▶ EXCERPT TO READ
= = =

Black female sexuality is rendered invisible, exposed and hypervisible and is pathologized in dominant American discourses (Hammonds, 175). Assumptions that code black female sexuality as “untamed,” “hypersexual,” and “diseased” highlight the controversies over sexual politics and sexual behavior and reveal tensions in society regarding gender, race relations and disease control. In the wake of the unprecedented HIV transmission rate among African American and Caribbean women and discussions about the history of power relations in the HIV/AIDS epidemic in Black America, Black women continue to be used as the terrain upon which contested notions about race, gender, class and sexuality are worked out. Yet, scholars in Africana Studies have focused largely on racial politics and Black culture, preferring to ignore the implications of sexual politics in Black women’s lives (Aldridge, 145). The specific ways in which Black women figure in these discourses have remained largely unanalyzed and ignored.

To address the silences in mainstream discourses regarding black sexuality, this paper examines the personal narratives of Black women. Using ethnography, I study the survival strategies of 6 HIV-positive Jamaican women living in Kingston, Jamaica. Their psychosocial realities reveal their adoption of three crucial coping resources: the maintenance of communal support networks, participation in religious activities such as praying and bible studying, as well as the maintenance of a deep spiritual personal life. Central to this culturally-specific analysis are two questions: How does race and gender function in the intersection of sexuality, class, and culture in the creation of daily survival strategies and self-hood? How do Black women’s testimonies allow us to change the dynamics of knowledge production in different geopolitical spaces?

= = =

▶ SUPPLIED MATERIAL
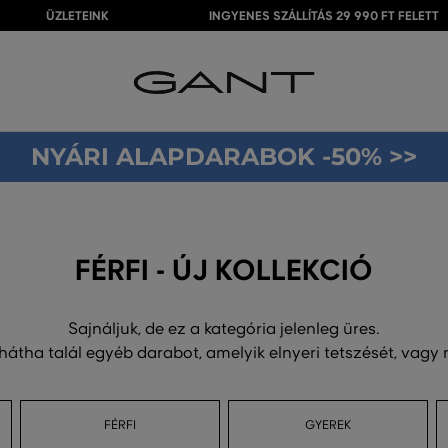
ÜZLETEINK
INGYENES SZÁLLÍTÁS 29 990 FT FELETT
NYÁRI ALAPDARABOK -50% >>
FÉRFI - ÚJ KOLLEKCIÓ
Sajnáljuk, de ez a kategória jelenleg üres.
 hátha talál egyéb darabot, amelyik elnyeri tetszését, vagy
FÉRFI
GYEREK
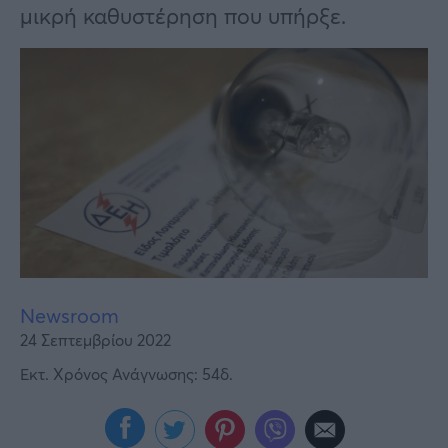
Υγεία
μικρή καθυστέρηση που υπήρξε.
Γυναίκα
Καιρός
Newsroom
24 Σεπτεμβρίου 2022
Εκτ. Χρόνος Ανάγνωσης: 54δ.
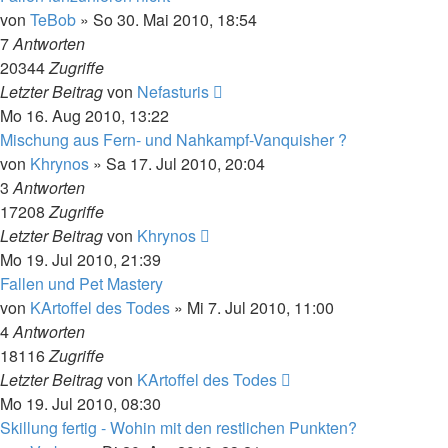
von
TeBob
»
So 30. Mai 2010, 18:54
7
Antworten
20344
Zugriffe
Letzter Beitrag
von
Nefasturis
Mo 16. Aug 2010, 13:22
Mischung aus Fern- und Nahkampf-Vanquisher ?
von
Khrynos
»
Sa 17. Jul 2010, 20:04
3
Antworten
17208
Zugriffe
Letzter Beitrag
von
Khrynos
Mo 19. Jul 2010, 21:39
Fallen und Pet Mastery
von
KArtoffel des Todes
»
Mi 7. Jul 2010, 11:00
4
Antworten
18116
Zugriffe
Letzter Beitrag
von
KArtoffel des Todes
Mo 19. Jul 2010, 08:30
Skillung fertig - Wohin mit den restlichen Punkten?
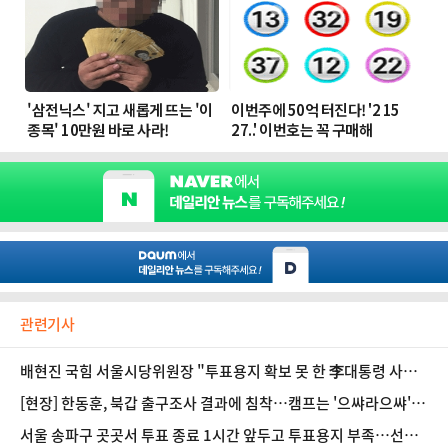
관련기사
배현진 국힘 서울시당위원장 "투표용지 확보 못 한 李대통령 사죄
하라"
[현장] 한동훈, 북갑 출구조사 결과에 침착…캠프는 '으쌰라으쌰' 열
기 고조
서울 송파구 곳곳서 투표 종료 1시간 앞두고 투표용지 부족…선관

= = =

▶ EXERCISE SET
(a) In the passage on HIV-positive Jamaican women, where do the women in the study live?
(b) Transcribe the stretch of the passage on HIV-positive Jamaican women from "To address the" through "different geopolitical spaces?".
You won't need the items for this.

▶ RESPONSES IN ORDER
(a) They live in Kingston, Jamaica.

(b)
To address the silences in mainstream discourses regarding black sexuality, this paper examines the personal narratives of Black women. Using ethnography, I study the survival strategies of 6 HIV-positive Jamaican women living in Kingston, Jamaica. Their psychosocial realities reveal their adoption of three crucial coping resources: the maintenance of communal support networks, participation in religious activities such as praying and bible studying, as well as the maintenance of a deep spiritual personal life. Central to this culturally-specific analysis are two questions: How does race and gender function in the intersection of sexuality, class, and culture in the creation of daily survival strategies and self-hood? How do Black women’s testimonies allow us to change the dynamics of knowledge production in different geopolitical spaces?